* [MATERIAL FOR THIS EXERCISE]:
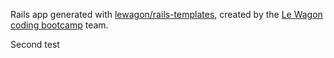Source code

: Rails app generated with [lewagon/rails-templates](https://github.com/lewagon/rails-templates), created by the [Le Wagon coding bootcamp](https://www.lewagon.com) team.


Second test

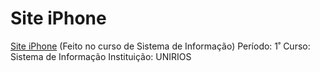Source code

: # Site iPhone
[Site iPhone](https://lukec3x.github.io/site-iphone-si/) (Feito no curso de Sistema de Informação)
Período: 1˚
Curso: Sistema de Informação
Instituição: UNIRIOS
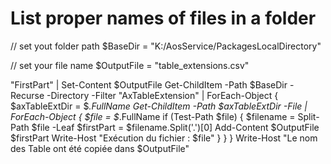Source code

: #  List proper names of files in a folder 

// set yout folder path
$BaseDir = "K:/AosService/PackagesLocalDirectory" 

// set your file name
$OutputFile = "table_extensions.csv"  

"FirstPart" | Set-Content $OutputFile
Get-ChildItem -Path $BaseDir -Recurse -Directory -Filter "AxTableExtension" | ForEach-Object {
    $axTableExtDir = $_.FullName
    Get-ChildItem -Path $axTableExtDir -File | ForEach-Object {
        $file = $_.FullName
        if (Test-Path $file) {
            $filename = Split-Path $file -Leaf
            $firstPart = $filename.Split('.')[0]
            Add-Content $OutputFile $firstPart
            Write-Host "Exécution du fichier : $file"
        }
    }
}
Write-Host "Le nom des Table ont été copiée dans $OutputFile"
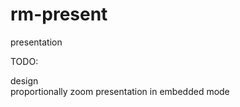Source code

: rm-present
==========

presentation



TODO:
<div>design</div>
<div>proportionally zoom presentation in embedded mode</div>
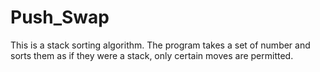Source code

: 
# Push_Swap

This is a stack sorting algorithm. The program takes a set of number and sorts them as if they were a stack, only certain moves are permitted.

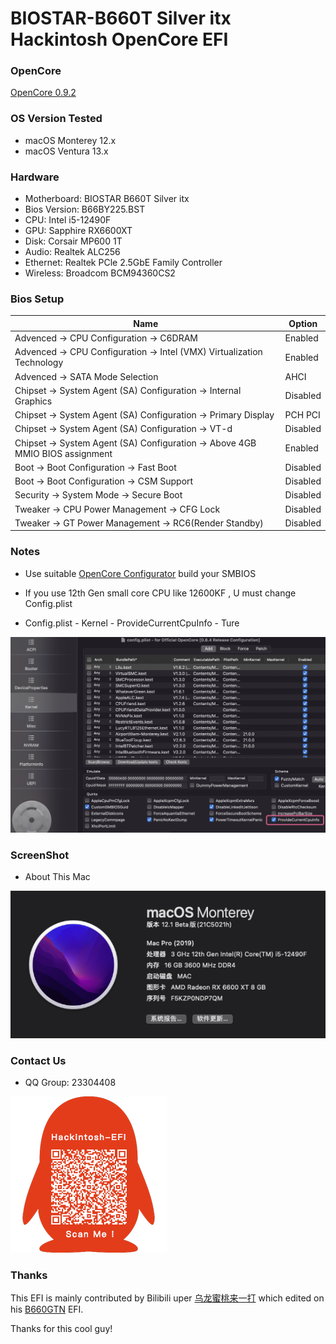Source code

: # BIOSTAR-B660T Silver itx Hackintosh OpenCore EFI

### OpenCore

[OpenCore 0.9.2](https://github.com/acidanthera/OpenCorePkg)

### OS Version Tested

- macOS Monterey 12.x
- macOS Ventura  13.x 

### Hardware

- Motherboard: BIOSTAR B660T Silver itx
- Bios Version: B66BY225.BST
- CPU: Intel i5-12490F
- GPU: Sapphire RX6600XT
- Disk: Corsair MP600 1T
- Audio: Realtek ALC256
- Ethernet: Realtek PCle 2.5GbE Family Controller
- Wireless: Broadcom BCM94360CS2

### Bios Setup

| Name | Option |
| ----- | --- |
| Advenced → CPU Configuration →  C6DRAM | Enabled |
| Advenced → CPU Configuration →  Intel (VMX) Virtualization Technology | Enabled |
| Advenced → SATA Mode Selection | AHCI |
| Chipset → System Agent (SA) Configuration → Internal Graphics | Disabled|
| Chipset → System Agent (SA) Configuration → Primary Display | PCH PCI |
| Chipset → System Agent (SA) Configuration →  VT-d | Disabled |
| Chipset → System Agent (SA) Configuration →  Above 4GB MMIO BIOS assignment | Enabled |
| Boot → Boot Configuration → Fast Boot | Disabled |
| Boot → Boot Configuration → CSM Support | Disabled |
| Security → System Mode → Secure Boot | Disabled |
| Tweaker → CPU Power Management → CFG Lock | Disabled |
| Tweaker → GT Power Management → RC6(Render Standby) | Disabled |

### Notes

 - Use suitable [OpenCore Configurator](https://mackie100projects.altervista.org/opencore-configurator/) build your SMBIOS

 - If you use 12th Gen small core CPU like 12600KF , U must change Config.plist

 - Config.plist - Kernel - ProvideCurrentCpuInfo - Ture

![image](ScreenShot/config.plist.png)

### ScreenShot 

- About This Mac

![image](ScreenShot/about_this_mac.png)

### Contact Us 

- QQ Group: 23304408

![image](ScreenShot/QRCode.png)

### Thanks 
 This EFI is mainly contributed by Bilibili uper [乌龙蜜桃来一打](https://space.bilibili.com/244390800/?spm_id_from=333.999.0.0) which edited on his [B660GTN](https://github.com/hackintosh-efi/BIOSTAR-B660GTN-OpenCore) EFI.

Thanks for this cool guy!
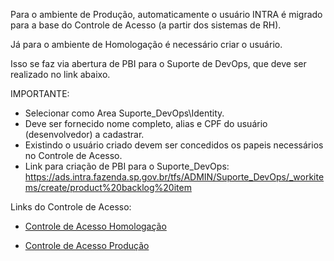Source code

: Para o ambiente de Produção, automaticamente o usuário INTRA é migrado para a base do Controle de Acesso (a partir dos sistemas de RH).

Já para o ambiente de Homologação é necessário criar o usuário.

Isso se faz via abertura de PBI para o Suporte de DevOps, que deve ser realizado no link abaixo. 

IMPORTANTE: 
- Selecionar como Area Suporte_DevOps\Identity.
- Deve ser fornecido nome completo, alias e CPF do usuário (desenvolvedor) a cadastrar.
- Existindo o usuário criado devem ser concedidos os papeis necessários no Controle de Acesso.
- Link para criação de PBI para o Suporte_DevOps: https://ads.intra.fazenda.sp.gov.br/tfs/ADMIN/Suporte_DevOps/_workitems/create/product%20backlog%20item 
 

Links do Controle de Acesso:


- [Controle de Acesso Homologação](https://identityhml.lbintra.fazenda.sp.gov.br/v002/Sefaz.Identity.ControleAcesso.Web/Account?ReturnUrl=%2fv002%2fSefaz.Identity.ControleAcesso.Web%2f)

- [Controle de Acesso Produção](https://identityprd.lbintra.fazenda.sp.gov.br/v002/Sefaz.Identity.ControleAcesso.Web/Account?ReturnUrl=%2fv002%2fSefaz.Identity.ControleAcesso.Web%2f)
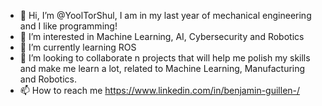 - 👋 Hi, I’m @YoolTorShul, I am in my last year of mechanical engineering and I like programming!
- 👀 I’m interested in Machine Learning, AI, Cybersecurity and Robotics
- 🌱 I’m currently learning ROS
- 💞️ I’m looking to collaborate n projects that will help me polish my skills and make me learn a lot, related to Machine Learning, Manufacturing and Robotics.
- 📫 How to reach me https://www.linkedin.com/in/benjamin-guillen-/

<!---
YoolTorShul/YoolTorShul is a ✨ special ✨ repository because its `README.md` (this file) appears on your GitHub profile.
You can click the Preview link to take a look at your changes.
--->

* [INSTRUCTIONS FOR THE TASK]:
Give again, exactly, the lines starting at the first entry above and ending at the line with "### OpenCore"; please leave pictures out.

* [WRITTEN REPLY]:
Source code

: Rails app generated with [lewagon/rails-templates](https://github.com/lewagon/rails-templates), created by the [Le Wagon coding bootcamp](https://www.lewagon.com) team.


Second test

Source code

: # Site iPhone
[Site iPhone](https://lukec3x.github.io/site-iphone-si/) (Feito no curso de Sistema de Informação)
Período: 1˚
Curso: Sistema de Informação
Instituição: UNIRIOS
Source code

: #  List proper names of files in a folder 

// set yout folder path
$BaseDir = "K:/AosService/PackagesLocalDirectory" 

// set your file name
$OutputFile = "table_extensions.csv"  

"FirstPart" | Set-Content $OutputFile
Get-ChildItem -Path $BaseDir -Recurse -Directory -Filter "AxTableExtension" | ForEach-Object {
    $axTableExtDir = $_.FullName
    Get-ChildItem -Path $axTableExtDir -File | ForEach-Object {
        $file = $_.FullName
        if (Test-Path $file) {
            $filename = Split-Path $file -Leaf
            $firstPart = $filename.Split('.')[0]
            Add-Content $OutputFile $firstPart
            Write-Host "Exécution du fichier : $file"
        }
    }
}
Write-Host "Le nom des Table ont été copiée dans $OutputFile"
Source code

: rm-present
==========

presentation



TODO:
<div>design</div>
<div>proportionally zoom presentation in embedded mode</div>
Source code

: 
# Push_Swap

This is a stack sorting algorithm. The program takes a set of number and sorts them as if they were a stack, only certain moves are permitted.

Source code

: # BIOSTAR-B660T Silver itx Hackintosh OpenCore EFI

### OpenCore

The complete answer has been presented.